Prompt> Rewrite the text of these entries as a JSON list of strings, one string per line, with blank lines left out. Cover every entry, and leave the pictures out.

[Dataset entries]

>>>

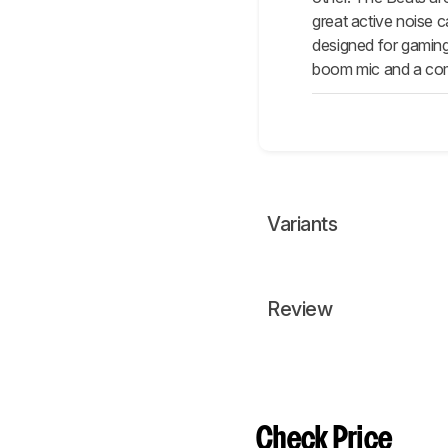
great active noise 
designed for gaming
boom mic and a comp
Variants
Review
Check Price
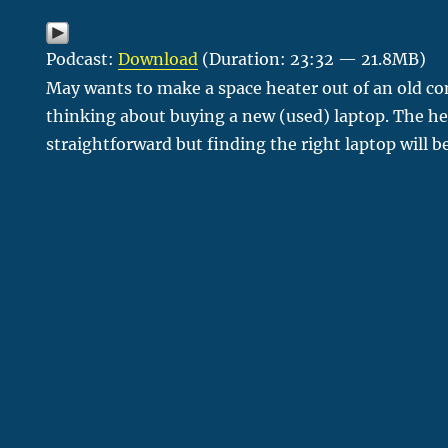
Podcast:
Download
(Duration: 23:32 — 21.8MB)
May wants to make a space heater out of an old co
thinking about buying a new (used) laptop. The hea
straightforward but finding the right laptop will 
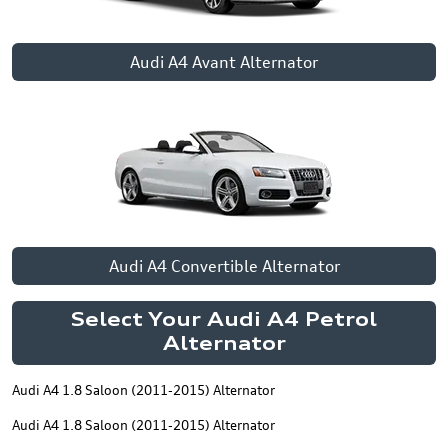
Audi A4 Avant Alternator
Audi A4 Convertible Alternator
Select Your Audi A4 Petrol
Alternator
Audi A4 1.8 Saloon (2011-2015) Alternator
Audi A4 1.8 Saloon (2011-2015) Alternator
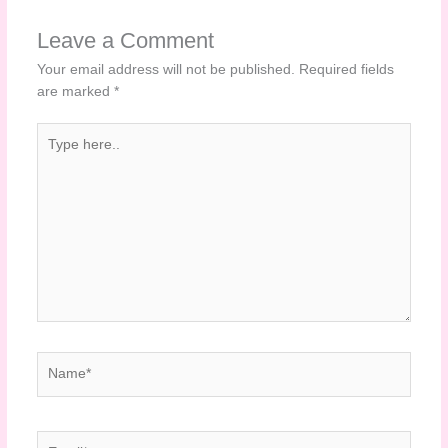
Leave a Comment
Your email address will not be published.
Required fields
are marked
*
Type
here..
Name*
Email*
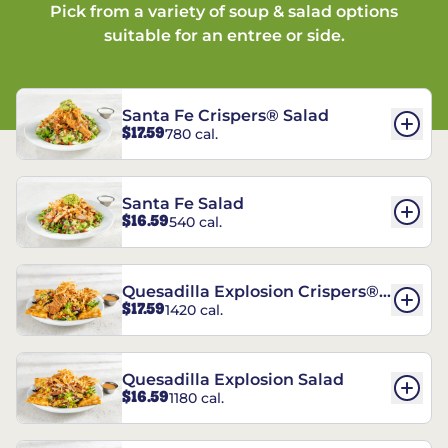
Pick from a variety of soup & salad options
suitable for an entree or side.
Santa Fe Crispers® Salad
$17.59
780 cal.
Santa Fe Salad
$16.59
540 cal.
Quesadilla Explosion Crispers®
$17.59
1420 cal.
Salad
Quesadilla Explosion Salad
$16.59
1180 cal.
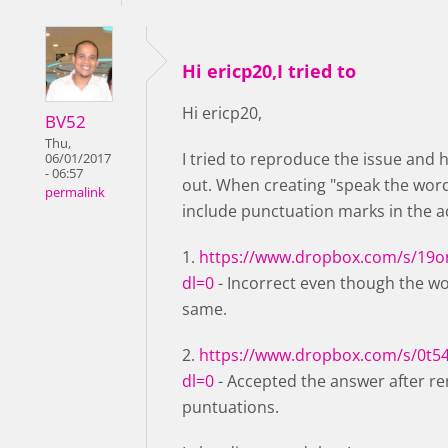
Hi ericp20,I tried to
Hi ericp20,
BV52
Thu,
I tried to reproduce the issue and 
06/01/2017
- 06:57
out. When creating "speak the wor
permalink
include punctuation marks in the 
1.
https://www.dropbox.com/s/19o
dl=0
- Incorrect even though the w
same.
2.
https://www.dropbox.com/s/0t5
dl=0
- Accepted the answer after r
puntuations.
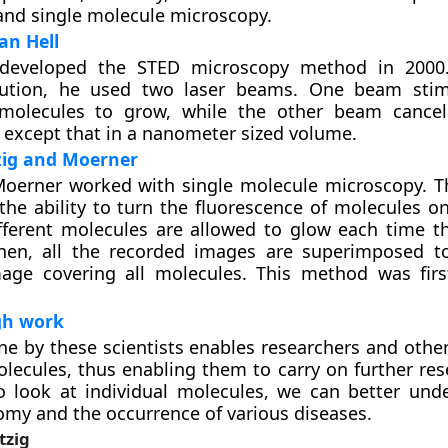
nd single molecule microscopy.
an Hell
 developed the STED microscopy method in 2000.
lution, he used two laser beams. One beam stim
 molecules to grow, while the other beam cancel
 except that in a nanometer sized volume.
zig and Moerner
Moerner worked with single molecule microscopy. 
the ability to turn the fluorescence of molecules on
fferent molecules are allowed to glow each time t
Then, all the recorded images are superimposed 
age covering all molecules. This method was firs
gh work
e by these scientists enables researchers and other
olecules, thus enabling them to carry on further res
to look at individual molecules, we can better und
y and the occurrence of various diseases.
tzig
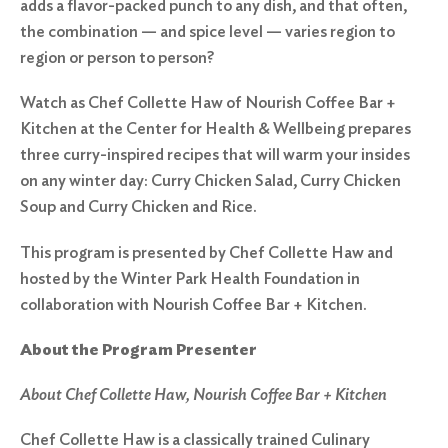
adds a flavor-packed punch to any dish, and that often,
the combination — and spice level — varies region to
region or person to person?
Watch as Chef Collette Haw of Nourish Coffee Bar +
Kitchen at the Center for Health & Wellbeing prepares
three curry-inspired recipes that will warm your insides
on any winter day: Curry Chicken Salad, Curry Chicken
Soup and Curry Chicken and Rice.
This program is presented by Chef Collette Haw and
hosted by the Winter Park Health Foundation in
collaboration with Nourish Coffee Bar + Kitchen.
About the Program Presenter
About Chef Collette Haw, Nourish Coffee Bar + Kitchen
Chef Collette Haw is a classically trained Culinary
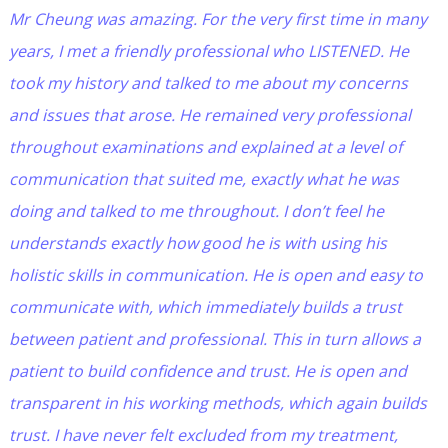
Mr Cheung was amazing. For the very first time in many
years, I met a friendly professional who LISTENED. He
took my history and talked to me about my concerns
and issues that arose. He remained very professional
throughout examinations and explained at a level of
communication that suited me, exactly what he was
doing and talked to me throughout. I don’t feel he
understands exactly how good he is with using his
holistic skills in communication. He is open and easy to
communicate with, which immediately builds a trust
between patient and professional. This in turn allows a
patient to build confidence and trust. He is open and
transparent in his working methods, which again builds
trust. I have never felt excluded from my treatment,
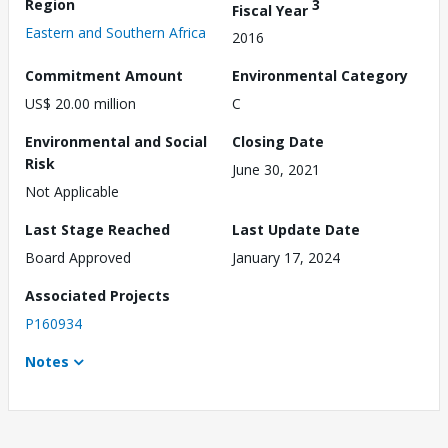
Region
3
Fiscal Year
Eastern and Southern Africa
2016
Commitment Amount
Environmental Category
US$ 20.00 million
C
Environmental and Social
Closing Date
Risk
June 30, 2021
Not Applicable
Last Stage Reached
Last Update Date
Board Approved
January 17, 2024
Associated Projects
P160934
Notes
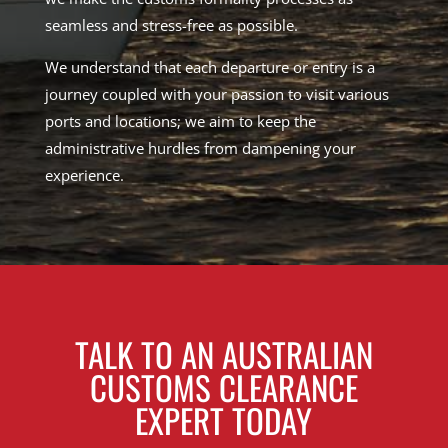
seamless and stress-free as possible.
We understand that each departure or entry is a
journey coupled with your passion to visit various
ports and locations; we aim to keep the
administrative hurdles from dampening your
experience.
TALK TO AN AUSTRALIAN
CUSTOMS CLEARANCE
EXPERT TODAY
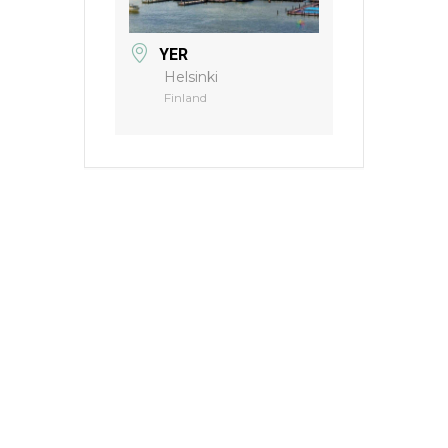
YER
Helsinki
Finland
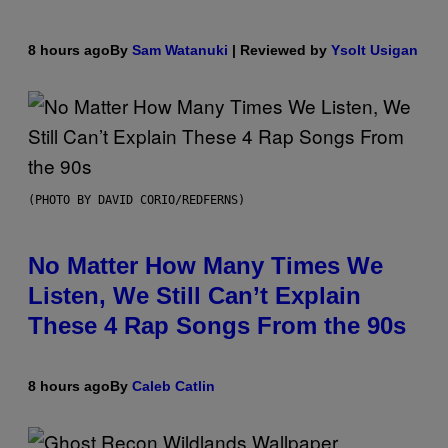
8 hours ago
By
Sam Watanuki
| Reviewed by
Ysolt Usigan
(PHOTO BY DAVID CORIO/REDFERNS)
No Matter How Many Times We
Listen, We Still Can’t Explain
These 4 Rap Songs From the 90s
8 hours ago
By
Caleb Catlin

<<<

Task answer>
[
  "great active noise ",
  "designed for gaming",
  "boom mic and a comp",
  "Variants",
  "Review",
  "Check Price",
  "Podcast:",
  "Download",
  "(Duration: 23:32 — 21.8MB)",
  "May wants to make a space heater out of an old co",
  "thinking about buying a new (used) laptop. The hea",
  "straightforward but finding the right laptop will ",
  "Audi A4 Avant Alternator",
  "Audi A4 Convertible Alternator",
  "Select Your Audi A4 Petrol",
  "Alternator",
  "Audi A4 1.8 Saloon (2011-2015) Alternator",
  "Audi A4 1.8 Saloon (2011-2015) Alternator",
  "Leave a Comment",
  "Your email address will not be published.",
  "Required fields",
  "are marked",
  "*",
  "Type",
  "here..",
  "Name*",
  "Email*",
  "Pick from a variety of soup & salad options",
  "suitable for an entree or side.",
  "Santa Fe Crispers® Salad",
  "$17.59",
  "780 cal.",
  "Santa Fe Salad",
  "$16.59",
  "540 cal.",
  "Quesadilla Explosion Crispers®",
  "$17.59",
  "1420 cal.",
  "Salad",
  "Quesadilla Explosion Salad",
  "$16.59",
  "1180 cal.",
  "Hi ericp20,I tried to",
  "Hi ericp20,",
  "BV52",
  "Thu,",
  "I tried to reproduce the issue and ",
  "06/01/2017",
  "- 06:57",
  "out. When creating \"speak the wor",
  "permalink",
  "include punctuation marks in the ",
  "1.",
  "https://www.dropbox.com/s/19o",
  "dl=0",
  "- Incorrect even though the w",
  "same.",
  "2.",
  "https://www.dropbox.com/s/0t5",
  "dl=0",
  "- Accepted the answer after r",
  "puntuations.",
  "nd single molecule microscopy.",
  "an Hell",
  " developed the STED microscopy method in 2000.",
  "lution, he used two laser beams. One beam stim",
  " molecules to grow, while the other beam cancel",
  " except that in a nanometer sized volume.",
  "zig and Moerner",
  "Moerner worked with single molecule microscopy. ",
  "the ability to turn the fluorescence of molecules on",
  "fferent molecules are allowed to glow each time t",
  "Then, all the recorded images are superimposed ",
  "age covering all molecules. This method was firs",
  "gh work",
  "e by these scientists enables researchers and other",
  "olecules, thus enabling them to carry on further res",
  "to look at individual molecules, we can better und",
  "y and the occurrence of various diseases.",
  "tzig",
  "adds a flavor-packed punch to any dish, and that often,",
  "the combination — and spice level — varies region to",
  "region or person to person?",
  "Watch as Chef Collette Haw of Nourish Coffee Bar +",
  "Kitchen at the Center for Health & Wellbeing prepares",
  "three curry-inspired recipes that will warm your insides",
  "on any winter day: Curry Chicken Salad, Curry Chicken",
  "Soup and Curry Chicken and Rice.",
  "This program is presented by Chef Collette Haw and",
  "hosted by the Winter Park Health Foundation in",
  "collaboration with Nourish Coffee Bar + Kitchen.",
  "About the Program Presenter",
  "About Chef Collette Haw, Nourish Coffee Bar + Kitchen",
  "Chef Collette Haw is a classically trained Culinary",
  "Mr Cheung was amazing. For the very first time in many",
  "years, I met a friendly professional who LISTENED. He",
  "took my history and talked to me about my concerns",
  "and issues that arose. He remained very professional",
  "throughout examinations and explained at a level of",
  "communication that suited me, exactly what he was",
  "doing and talked to me throughout. I don’t feel he",
  "understands exactly how good he is with using his",
  "holistic skills in communication. He is open and easy to",
  "communicate with, which immediately builds a trust",
  "between patient and professional. This in turn allows a",
  "patient to build confidence and trust. He is open and",
  "transparent in his working methods, which again builds",
  "trust. I have never felt excluded from my treatment,",
  "Region",
  "3",
  "Fiscal Year",
  "Eastern and Southern Africa",
  "2016",
  "Commitment Amount",
  "Environmental Category",
  "US$ 20.00 million",
  "C",
  "Environmental and Social",
  "Closing Date",
  "Risk",
  "June 30, 2021",
  "Not Applicable",
  "Last Stage Reached",
  "Last Update Date",
  "Board Approved",
  "January 17, 2024",
  "Associated Projects",
  "P160934",
  "Notes",
  "seamless and stress-free as possible.",
  "We understand that each departure or entry is a",
  "journey coupled with your passion to visit various",
  "ports and locations; we aim to keep the",
  "administrative hurdles from dampening your",
  "experience.",
  "TALK TO AN AUSTRALIAN",
  "CUSTOMS CLEARANCE",
  "EXPERT TODAY",
  "YER",
  "Helsinki",
  "Finland",
  "8 hours ago",
  "By",
  "Sam Watanuki",
  "| Reviewed by",
  "Ysolt Usigan",
  "(PHOTO BY DAVID CORIO/REDFERNS)",
  "No Matter How Many Times We",
  "Listen, We Still Can’t Explain",
  "These 4 Rap Songs From the 90s",
  "8 hours ago",
  "By",
  "Caleb Catlin"
]